» DOCUMENT EXTRACT
[Start of Attachment]
Oliver Wendell Holmes was similar. Adams and Holmes both came from educated, well-off, anti-slavery backgrounds and served in the war. Afterwards, they were sick of all the moralistic abolitionist talk and wanted to put it all behind them. They felt closer to the soldiers on the other side that they'd fought against than to the preachers and crusaders behind the lines.

I searched the two names and came up with this:

Sentiment was out; reality was in. Charles Francis Adams, Jr., a Union veteran scarred by the war, angrily attributed the conflict and its bloody train to Harriet Beecher Stowe and “that female and sentimentalist portrayal . . . that the only difference between the Ethiopian and the Caucasian is epidermal.” White Americans would not make the same mistake again. They would not allow a cloying, feminine Christianity, tugging at the heartstrings to lure young men to their graves for a cause not grounded in reason. Oliver Wendell Holmes Jr. remarked that the war pushed him across “the threshold of reality.” The businessman, not the philosopher, now received Holmes‟s admiration. “Business,” he declared “often seems mean, and always challenges your power to idealize the brute fact – but it hardens the fibre and I think is more likely to make more of a man of one who turns it to success.” Philosophy will only get you killed.
[End of Attachment]
» SOURCE INFORMATION
[Start of Attachment]
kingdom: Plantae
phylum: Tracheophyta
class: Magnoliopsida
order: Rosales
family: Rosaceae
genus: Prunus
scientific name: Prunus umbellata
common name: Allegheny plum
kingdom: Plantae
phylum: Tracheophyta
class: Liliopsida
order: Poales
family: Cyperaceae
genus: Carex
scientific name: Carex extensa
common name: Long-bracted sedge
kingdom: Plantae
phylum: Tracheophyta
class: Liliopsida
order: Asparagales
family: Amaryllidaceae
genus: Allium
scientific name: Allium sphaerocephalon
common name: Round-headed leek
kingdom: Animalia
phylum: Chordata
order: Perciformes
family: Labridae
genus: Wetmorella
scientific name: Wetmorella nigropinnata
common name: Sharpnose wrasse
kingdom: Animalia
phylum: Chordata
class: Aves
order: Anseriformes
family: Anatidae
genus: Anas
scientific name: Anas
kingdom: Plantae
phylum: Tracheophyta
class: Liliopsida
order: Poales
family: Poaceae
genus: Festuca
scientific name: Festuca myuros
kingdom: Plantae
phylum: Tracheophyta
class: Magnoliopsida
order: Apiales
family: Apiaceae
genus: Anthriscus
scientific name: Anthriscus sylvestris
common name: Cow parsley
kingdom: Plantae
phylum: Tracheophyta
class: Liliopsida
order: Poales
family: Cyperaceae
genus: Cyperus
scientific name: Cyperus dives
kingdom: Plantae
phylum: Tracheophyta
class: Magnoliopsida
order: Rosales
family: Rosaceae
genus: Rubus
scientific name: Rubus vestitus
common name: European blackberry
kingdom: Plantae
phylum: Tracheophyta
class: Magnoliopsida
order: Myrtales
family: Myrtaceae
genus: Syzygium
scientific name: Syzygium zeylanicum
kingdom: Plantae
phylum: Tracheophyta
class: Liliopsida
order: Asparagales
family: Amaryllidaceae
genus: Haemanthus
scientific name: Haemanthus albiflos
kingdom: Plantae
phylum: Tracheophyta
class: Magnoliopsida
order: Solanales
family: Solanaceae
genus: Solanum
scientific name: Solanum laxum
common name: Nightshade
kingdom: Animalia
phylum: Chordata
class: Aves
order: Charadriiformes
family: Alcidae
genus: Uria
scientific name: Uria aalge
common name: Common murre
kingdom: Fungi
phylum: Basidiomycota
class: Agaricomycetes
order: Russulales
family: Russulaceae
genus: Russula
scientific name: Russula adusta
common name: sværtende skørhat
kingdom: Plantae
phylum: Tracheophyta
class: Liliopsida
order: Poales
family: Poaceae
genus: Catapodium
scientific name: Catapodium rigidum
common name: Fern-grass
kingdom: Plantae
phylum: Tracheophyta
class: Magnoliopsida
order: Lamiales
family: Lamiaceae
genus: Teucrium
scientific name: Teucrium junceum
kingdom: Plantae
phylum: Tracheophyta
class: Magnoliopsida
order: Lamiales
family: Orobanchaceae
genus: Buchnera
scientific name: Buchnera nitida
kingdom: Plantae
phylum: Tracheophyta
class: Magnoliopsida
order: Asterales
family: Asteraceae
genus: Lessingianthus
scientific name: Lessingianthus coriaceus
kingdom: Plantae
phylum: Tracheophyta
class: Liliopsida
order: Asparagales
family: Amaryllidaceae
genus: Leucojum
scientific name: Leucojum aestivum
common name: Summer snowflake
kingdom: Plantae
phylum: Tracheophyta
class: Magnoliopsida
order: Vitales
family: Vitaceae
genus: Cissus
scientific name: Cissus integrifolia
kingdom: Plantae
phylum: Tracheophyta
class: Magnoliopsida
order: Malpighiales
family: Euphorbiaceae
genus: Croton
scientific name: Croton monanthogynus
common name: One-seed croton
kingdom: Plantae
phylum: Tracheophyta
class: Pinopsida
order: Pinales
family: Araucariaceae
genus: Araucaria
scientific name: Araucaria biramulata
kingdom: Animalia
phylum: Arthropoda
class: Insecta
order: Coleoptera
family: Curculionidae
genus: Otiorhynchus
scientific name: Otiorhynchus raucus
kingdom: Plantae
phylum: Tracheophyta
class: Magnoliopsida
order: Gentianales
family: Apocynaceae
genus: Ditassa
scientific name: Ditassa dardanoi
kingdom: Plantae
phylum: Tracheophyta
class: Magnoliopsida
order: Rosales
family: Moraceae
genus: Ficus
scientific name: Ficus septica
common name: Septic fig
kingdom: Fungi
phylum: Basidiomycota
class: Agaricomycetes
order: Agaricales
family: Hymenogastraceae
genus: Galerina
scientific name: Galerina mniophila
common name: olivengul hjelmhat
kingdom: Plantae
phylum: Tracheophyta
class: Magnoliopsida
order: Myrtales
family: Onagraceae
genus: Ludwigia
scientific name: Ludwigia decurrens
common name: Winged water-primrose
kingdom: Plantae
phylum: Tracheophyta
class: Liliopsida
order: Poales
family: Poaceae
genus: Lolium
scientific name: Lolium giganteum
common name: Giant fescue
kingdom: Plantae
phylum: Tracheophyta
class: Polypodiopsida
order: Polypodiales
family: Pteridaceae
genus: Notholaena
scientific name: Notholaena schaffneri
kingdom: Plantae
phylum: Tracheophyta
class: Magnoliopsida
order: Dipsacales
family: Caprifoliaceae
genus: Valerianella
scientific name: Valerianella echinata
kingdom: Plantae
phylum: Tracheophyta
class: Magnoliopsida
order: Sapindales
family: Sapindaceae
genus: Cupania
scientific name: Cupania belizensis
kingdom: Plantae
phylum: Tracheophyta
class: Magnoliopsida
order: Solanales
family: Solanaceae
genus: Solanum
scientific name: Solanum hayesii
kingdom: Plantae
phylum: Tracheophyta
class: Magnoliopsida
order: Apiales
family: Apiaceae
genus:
[End of Attachment]
» EXERCISES
• a. In the passage on Adams and Holmes, whom did Charles Francis Adams, Jr. blame for the war and its bloody train?
• b. Return the part of the passage on Adams and Holmes between "Oliver Wendell Holmes was" and "behind the lines.", inclusive, copied word for word.

» COMPLETED EXERCISE
• a. Harriet Beecher Stowe

• b.
Oliver Wendell Holmes was similar. Adams and Holmes both came from educated, well-off, anti-slavery backgrounds and served in the war. Afterwards, they were sick of all the moralistic abolitionist talk and wanted to put it all behind them. They felt closer to the soldiers on the other side that they'd fought against than to the preachers and crusaders behind the lines.